Most candidates benefit from 10–14 days of structured preparation. Less than seven days is possible but risks under-prepared STAR examples. More than 14 days tends to produce over-rehearsed answers that sound scripted. A structured plan with daily outputs works better than large last-minute sessions.
How many STAR examples should I prepare for a public sector interview?
Eight to ten well-developed STAR examples from the last three years, each covering different behaviours, values, and contexts. Each example should be 2–3 minutes spoken. Having more than ten produces overlap; having fewer than six risks repetition when the panel asks multiple competency questions.
Should I memorise my answers for an interview?
No. Memorised answers sound scripted and perform badly when the panel asks probing follow-ups. Prepare the structure and the key facts, and practise saying each example out loud multiple times so it feels natural. The goal is fluency, not recitation.
How do I prepare for an NHS interview?
Follow the 14-day structure: role research (person spec and trust context including CQC report), STAR examples mapped to competencies and values (6Cs, NHS Constitution), technical framework review (NEWS2, SBAR, relevant NICE pathways), mock interview, and rest. Values integration is essential — evidence the 6Cs through your STAR examples rather than naming them.
How do I prepare for a Civil Service interview?
Follow the 14-day structure with additional focus on the Success Profiles elements the role assesses.
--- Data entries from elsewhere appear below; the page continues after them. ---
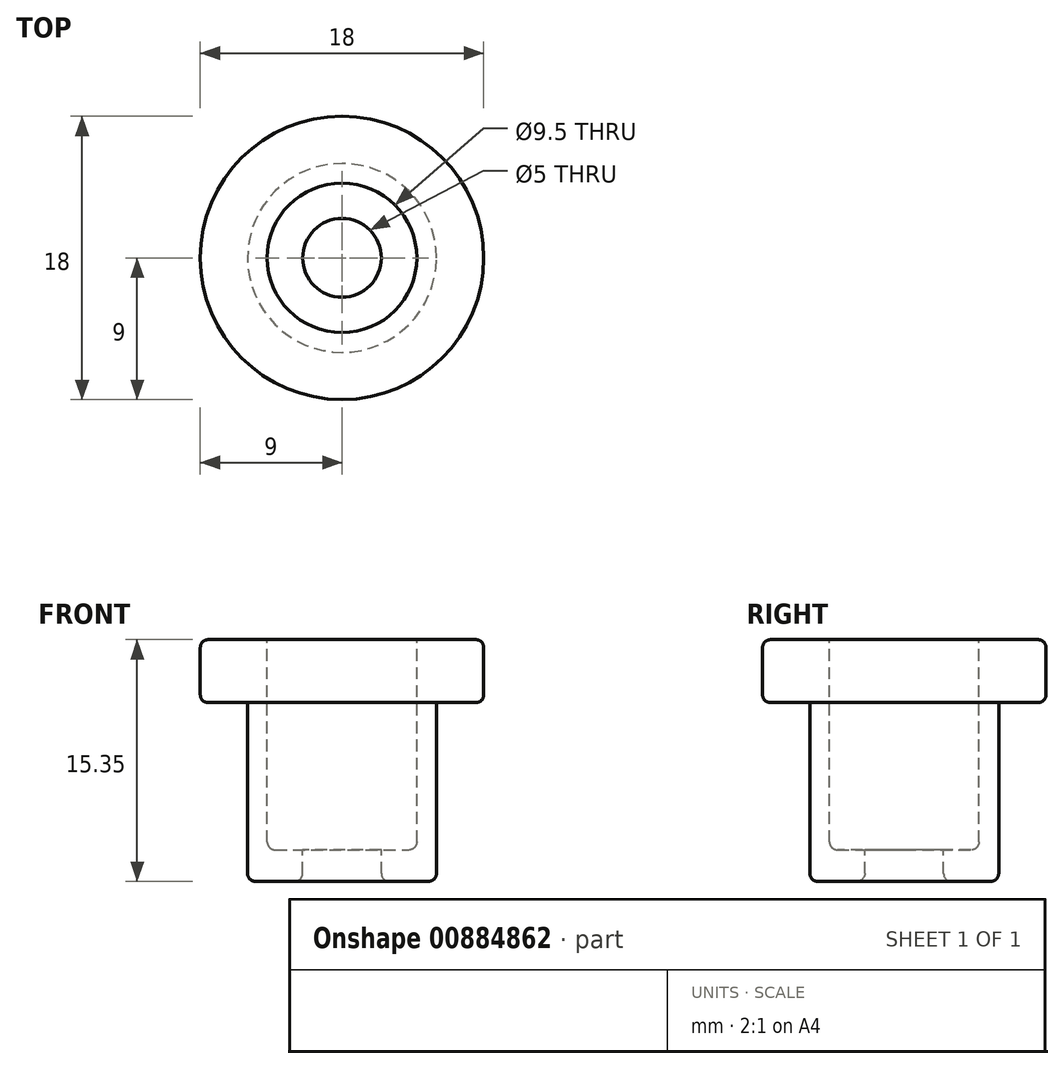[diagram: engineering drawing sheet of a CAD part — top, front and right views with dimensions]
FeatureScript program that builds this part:
annotation { "Feature Type Name" : "Feature", "Feature Type Description" : "" }
export const myFeature = defineFeature(function(context is Context, id is Id, definition is map)
    precondition{}
    {
        {
            var Q0;
            Q0=qCreatedBy(makeId("Top.planeOp"),FACE);
            var sketch = newSketch(context, id + "F0", { "sketchPlane" : qUnion([Q0])});
            skCircle(sketch, "E0", {"center": v(0, 0) * mm, "radius": 9 * mm});
            skSolve(sketch);
        }
        {
            var Q0;
            Q0 = qSketchRegion(id + "F0", true);
            extrude(context, id + "F1", {"entities" : qUnion([Q0]), "depth" : 4 * mm, "offsetDistance" : 25 * mm});
        }
        {
            var Q0;
            Q0=makeQuery(id+"F1.opExtrude","CAP_FACE",FACE,{"disambiguationData":[OSD([sQuery(id+"F0.wireOp",EDGE,"E0")])],"isStart":true});
            var sketch = newSketch(context, id + "F2", { "sketchPlane" : qUnion([Q0])});
            skCircle(sketch, "E1", {"center": v(0, 0) * mm, "radius": 6 * mm});
            skSolve(sketch);
        }
        {
            var Q0;
            Q0 = qSketchRegion(id + "F2", true);
            extrude(context, id + "F3", {"entities" : qUnion([Q0]), "operationType" : NewBodyOperationType.ADD, "depth" : (6.35 + 5) * mm, "offsetDistance" : 25 * mm});
        }
        {
            var Q0;
            Q0=makeQuery(id+"F1.opExtrude","CAP_FACE",FACE,{"disambiguationData":[OSD([sQuery(id+"F0.wireOp",EDGE,"E0")])],"isStart":false});
            var sketch = newSketch(context, id + "F4", { "sketchPlane" : qUnion([Q0])});
            skCircle(sketch, "E2.0", {"center": v(0, 0) * mm, "radius": 9 * mm});
            skCircle(sketch, "E3.0", {"center": v(0, 0) * mm, "radius": 9 * mm, "construction": true});
            skCircle(sketch, "E4", {"center": v(0, 0) * mm, "radius": 4.75 * mm});
            skSolve(sketch);
        }
        {
            var Q0;
            Q0=makeQuery(id+"F4.imprint","IMPRINT",FACE,{"disambiguationData":[TD([[makeQuery(id+"F4.imprint","IMPRINT",EDGE,{"derivedFrom":sQuery(id+"F4.wireOp",EDGE,"E4")}),1.0]])]});
            var Q1;
            Q1=makeQuery(id+"F3.opExtrude","CAP_FACE",FACE,{"disambiguationData":[OSD([sQuery(id+"F2.wireOp",EDGE,"E1")])],"isStart":false});
            extrude(context, id + "F5", {"entities" : qUnion([Q0]), "operationType" : NewBodyOperationType.REMOVE, "endBound" : BoundingType.UP_TO_SURFACE, "oppositeDirection" : true, "depth" : 9 * mm, "endBoundEntityFace" : qUnion([Q1]), "hasOffset" : true, "offsetDistance" : 2 * mm});
        }
        {
            var Q0;
            Q0=makeQuery(id+"F1.opExtrude","CAP_EDGE",EDGE,{"disambiguationData":[OSD([sQuery(id+"F0.wireOp",EDGE,"E0")])],"isStart":false});
            var Q1;
            Q1=makeQuery(id+"F3.opExtrude","CAP_EDGE",EDGE,{"disambiguationData":[OSD([sQuery(id+"F2.wireOp",EDGE,"E1")])],"isStart":true});
            var Q2;
            Q2=makeQuery(id+"F1.opExtrude","CAP_EDGE",EDGE,{"disambiguationData":[OSD([sQuery(id+"F0.wireOp",EDGE,"E0")])],"isStart":true});
            var Q3;
            Q3=makeQuery(id+"FszR8cdfjDlN7IH_1.opChamfer","BLEND_EDGE",EDGE,{"blendedFrom":[makeQuery(id+"F5.boolean.opBoolean","COPY",EDGE,{"derivedFrom":makeQuery(id+"F5.opExtrude","CAP_EDGE",EDGE,{"disambiguationData":[OSD([sQuery(id+"F4.wireOp",EDGE,"E4")])],"isStart":true})}),makeQuery(id+"F1.opExtrude","CAP_FACE",FACE,{"disambiguationData":[OSD([sQuery(id+"F0.wireOp",EDGE,"E0")])],"isStart":false})],"blendedInto":[makeQuery(id+"F1.opExtrude","CAP_FACE",FACE,{"disambiguationData":[OSD([sQuery(id+"F0.wireOp",EDGE,"E0")])],"isStart":false})]});
            var Q4;
            {var subQ0=sQuery(id+"F4.wireOp",EDGE,"E4");Q4=makeQuery(id+"FszR8cdfjDlN7IH_1.opChamfer","BLEND_EDGE",EDGE,{"blendedFrom":[makeQuery(id+"F5.boolean.opBoolean","COPY",EDGE,{"derivedFrom":makeQuery(id+"F5.opExtrude","CAP_EDGE",EDGE,{"disambiguationData":[OSD([subQ0])],"isStart":true})}),makeQuery(id+"F5.boolean.opBoolean","COPY",FACE,{"derivedFrom":makeQuery(id+"F5.opExtrude","SWEPT_FACE",FACE,{"disambiguationData":[OSD([subQ0])]})})],"blendedInto":[makeQuery(id+"F5.boolean.opBoolean","COPY",FACE,{"derivedFrom":makeQuery(id+"F5.opExtrude","SWEPT_FACE",FACE,{"disambiguationData":[OSD([subQ0])]})})]});}
            fillet(context, id + "F6", {"entities" : qUnion([Q0, Q1, Q2, Q3, Q4]), "radius" : 0.5 * mm, "tangentPropagation" : true, "allowEdgeOverflow" : false});
        }
        {
            var Q0;
            Q0=makeQuery(id+"F5.boolean.opBoolean","COPY",FACE,{"derivedFrom":makeQuery(id+"F5.opExtrude","CAP_FACE",FACE,{"disambiguationData":[OSD([sQuery(id+"F4.wireOp",EDGE,"E4")])],"isStart":false})});
            var sketch = newSketch(context, id + "F7", { "sketchPlane" : qUnion([Q0])});
            skCircle(sketch, "E5", {"center": v(0, 0) * mm, "radius": 2.5 * mm});
            skSolve(sketch);
        }
        {
            var Q0;
            Q0 = qSketchRegion(id + "F7", true);
            extrude(context, id + "F8", {"entities" : qUnion([Q0]), "operationType" : NewBodyOperationType.REMOVE, "endBound" : BoundingType.THROUGH_ALL, "oppositeDirection" : true, "depth" : 25 * mm, "offsetDistance" : 25 * mm});
        }
        {
            var Q0;
            Q0=makeQuery(id+"F3.opExtrude","CAP_EDGE",EDGE,{"disambiguationData":[OSD([sQuery(id+"F2.wireOp",EDGE,"E1")])],"isStart":false});
            fillet(context, id + "F9", {"entities" : qUnion([Q0]), "radius" : .5 * mm, "tangentPropagation" : true, "allowEdgeOverflow" : false});
        }
        {
            var Q0;
            Q0=makeQuery(id+"F5.boolean.opBoolean","COPY",EDGE,{"derivedFrom":makeQuery(id+"F5.opExtrude","CAP_EDGE",EDGE,{"disambiguationData":[OSD([sQuery(id+"F4.wireOp",EDGE,"E4")])],"isStart":false})});
            var Q1;
            Q1=makeQuery(id+"F5.boolean.opBoolean","COPY",EDGE,{"derivedFrom":makeQuery(id+"F5.opExtrude","CAP_EDGE",EDGE,{"disambiguationData":[OSD([sQuery(id+"F4.wireOp",EDGE,"E4")])],"isStart":true})});
            fillet(context, id + "F10", {"entities" : qUnion([Q0, Q1]), "radius" : 0.5 * mm, "tangentPropagation" : true, "allowEdgeOverflow" : false});
        }
        {
            var Q0;
            Q0=makeQuery(id+"F8.boolean.opBoolean","COPY",EDGE,{"derivedFrom":makeQuery(id+"F8.opExtrude","CAP_EDGE",EDGE,{"disambiguationData":[OSD([sQuery(id+"F7.wireOp",EDGE,"E5")])],"isStart":true})});
            var Q1;
            Q1=makeQuery(id+"F8.boolean.opBoolean","INTERSECT",EDGE,{"derivedFrom":[makeQuery(id+"F3.opExtrude","CAP_FACE",FACE,{"disambiguationData":[OSD([sQuery(id+"F2.wireOp",EDGE,"E1")])],"isStart":false}),makeQuery(id+"F8.opExtrude","SWEPT_FACE",FACE,{"disambiguationData":[OSD([sQuery(id+"F7.wireOp",EDGE,"E5")])]})]});
            fillet(context, id + "F11", {"entities" : qUnion([Q0, Q1]), "radius" : 0.5 * mm, "tangentPropagation" : true, "allowEdgeOverflow" : false});
        }
    });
Prepare STAR examples for each behaviour the role tests. Prepare strengths-based answers for questions about what energises you. If the role has a technical exercise, practise it under timed conditions.
How do I prepare for a teaching interview?
Research the school thoroughly (Ofsted report, website, results). Prepare STAR examples covering classroom practice, behaviour management, parental engagement, safeguarding, team working. Plan for the lesson observation in advance. Prepare answers to 'why this school' that reference specific elements of the school's ethos or results.
What should I do the day before an interview?
Rest and light review. Re-read your supporting statement, STAR notes, and organisation research. Plan your journey and pack what you need. Do not learn anything new — day-before cramming increases anxiety. Go to bed at a reasonable hour.
How do I recover from a bad answer in an interview?
Do not apologise or dwell. Take a breath, pause to think, and either reframe the answer ("Let me approach that differently...") or ask the panel to move on. One weak answer rarely loses an interview — how you respond to it matters more than the answer itself. Panels respond well to candidates who stay composed after a misstep.